In this scenario, an end user from life science domain complained about workflows running for weeks. The provider of the web frontend and the workflow engine identified one of the problematic long running workflow executions for detailed debugging. So, the workflow provider found out, one job was reexecuted many times therefore he contacted the program’s developer who found out, that the program aborted on some servers. Thus, we as operator of a servers have been contacted. We found out that the job was aborted by the batch-system because the job allocated to much main memory. A time-consuming task was to identify the same user’s job, and workflow on different execution layers. IDs, etc. needed to be mapped from one layer to the other and monitoring had to be enabled or filtered. Thus, the debugging took weeks. This was just too much time and manpower.

Finally, we found out, that the user changed and increased the size of input data and therefore the demand for main memory increased.
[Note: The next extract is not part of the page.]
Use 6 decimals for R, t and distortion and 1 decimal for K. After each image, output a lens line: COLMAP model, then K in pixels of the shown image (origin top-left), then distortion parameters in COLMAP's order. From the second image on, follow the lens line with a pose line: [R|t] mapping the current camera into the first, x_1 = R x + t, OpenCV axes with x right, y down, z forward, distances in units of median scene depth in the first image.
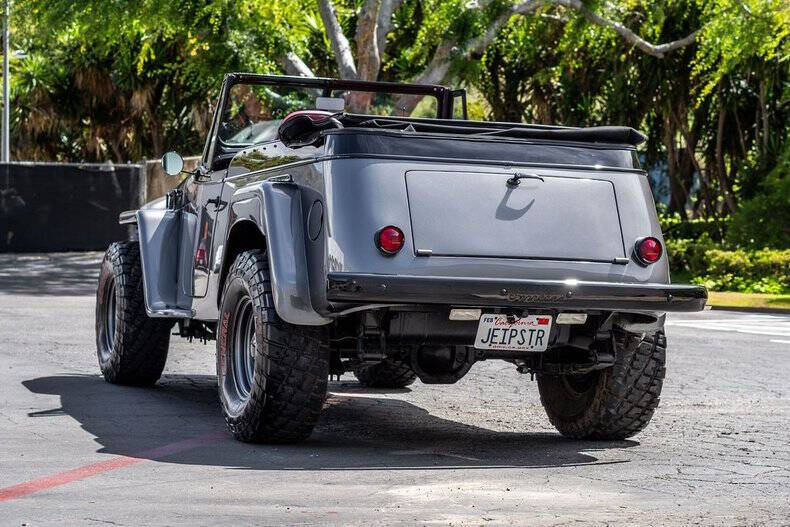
lens RADIAL K [[1702.5, 0, 396.7], [0, 1702.5, 267.8], [0, 0, 1]] dist [0.042974, 0.009864]
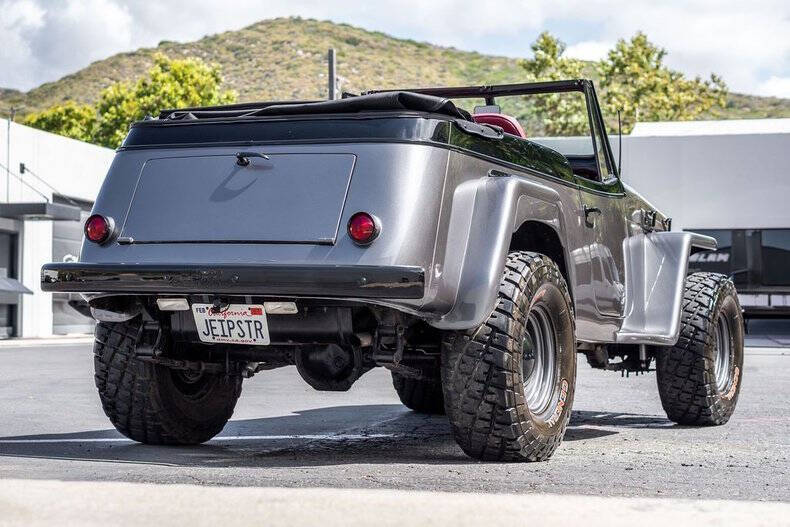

Depending on the specific server, the job failed, was aborted from the batch system, or was executed normally.

To reduce the debugging time, we introduced a monitoring system that shows all information’s of a job over all layers in a transparent way and allows to directly compare jobs. Therefore, AMon as visualization tool with SLAte as monitoring data collection tool was used. By comparing an aborted job with a normally running one we could directly observe the increased main memory usage.

However, faced with more than 10,000 jobs, it is not easy to identify a regular job. Therefore, AMon was extended with automatic analysis capabilities. This analysis categorizes jobs based on similarity functions. When a job with a new behavior is found, the job is presented to an administrator be analyzed in detail. Afterwards the job is tagged as regular or faulty. All jobs that are similar to a regular one are in following accepted. Faulty and new jobs are flagged as abnormal. This automatic analysis could clearly identify a job with an increased main memory usage and also the aborted once. Thus, the change of job’s behavior could be much easier identified.

To find out whether a new job represents a regular or faulty behavior is not trivial because it demands on many parameters (in our use-case the input data). Also, a lot of stakeholders need to be involved. Therefore, the solution we prefer is to have a performance description and the parameters of usage annotated to each job. Based on descriptions and parameters software performance engineering approaches can be used to determine the expected behavior of a job. Afterwards, the monitoring data of the job can be compared to the behavior expectation. This avoids the manual analysis of a job; faulty behavior can be directly identified. Additionally, based on the expectations it is possible to determine the resource demand and thus a selection of the right server is possible.

In a further project in cooperation with an (academic) computing center we want to develop a SPE behavior description to improve our monitoring system to current needs.